L’Institut national de la propriété industrielle (INPI) est un établissement public. Son directeur général prend les décisions relatives à la délivrance, au rejet ou au maintien des titres de propriété industrielle. Lorsqu’une telle décision cause un préjudice, la question se pose de savoir devant quel juge et selon quelles modalités la responsabilité de l’établissement peut être engagée. L’avis n° 15003 du 6 mars 2024 en a précisé le régime procédural, qu’une série d’arrêts rendus entre 2023 et 2026 a complété. La présente analyse examine successivement la détermination du juge compétent et les règles de procédure (I), puis les conditions de l’engagement de la responsabilité (II).

I. La détermination du juge et le régime procédural de l’action en responsabilité contre l’INPI

Le contentieux de la responsabilité de l’INPI prolonge le recours contre les décisions du directeur général. Il partage le juge de ce recours tout en obéissant à des règles procédurales propres. La compétence des cours d’appel a été consacrée par une jurisprudence ancienne (A). L’avis du 6 mars 2024 a précisé que l’action constitue une instance distincte régie par le code de procédure civile (B).

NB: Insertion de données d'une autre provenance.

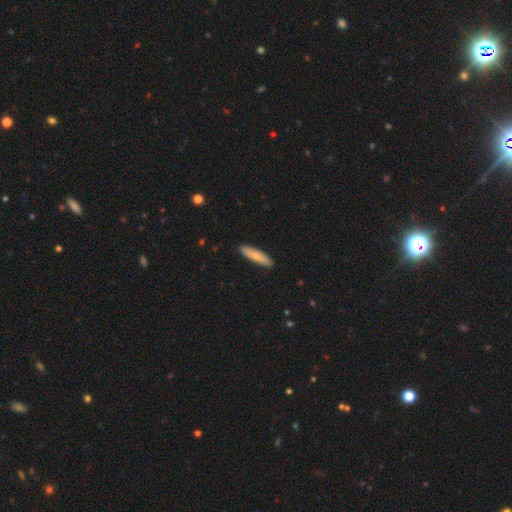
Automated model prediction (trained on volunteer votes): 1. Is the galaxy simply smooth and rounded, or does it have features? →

A. L’extension de la compétence des cours d’appel aux conséquences dommageables des fautes du directeur général

Aux termes de l’article L. 411-4 du code de la propriété intellectuelle, « le directeur général de l’Institut national de la propriété industrielle prend les décisions prévues par le présent code à l’occasion de la délivrance, du rejet ou du maintien des titres de propriété industrielle, ainsi qu’à l’occasion de l’homologation, du rejet ou de la modification du cahier des charges des indications géographiques » (CPI, art. L. 411-4). Le même texte prévoit que les cours d’appel désignées par voie réglementaire connaissent directement des recours formés contre ses décisions. Cette compétence s’est étendue aux actions en responsabilité dirigées contre l’établissement public à raison des fautes commises par son directeur général.

La cour d’appel de Paris, dans son arrêt du 27 octobre 2023 sollicitant l’avis de la Cour de cassation, a rappelé la position du tribunal des conflits. Celui-ci avait jugé le 5 juin 2000 que « la compétence des juridictions de l’ordre judiciaire, édictée par les articles L. 411-4 et L. 712-14 du code de la propriété intellectuelle pour statuer sur les recours contre les décisions du directeur de l’Institut national de la propriété industrielle (INPI) à l’occasion de la délivrance, du rejet ou du maintien des titres de propriété industrielle en matière de marque s’étend aux actions relatives aux conséquences dommageables des fautes qu’il aurait pu commettre à l’occasion de l’exercice de ces attributions » (CA Paris, 27 oct. 2023, n° 21/18614). Ce raisonnement a consacré un bloc de compétence au profit des juridictions judiciaires. Il exclut toute saisine parallèle du juge administratif.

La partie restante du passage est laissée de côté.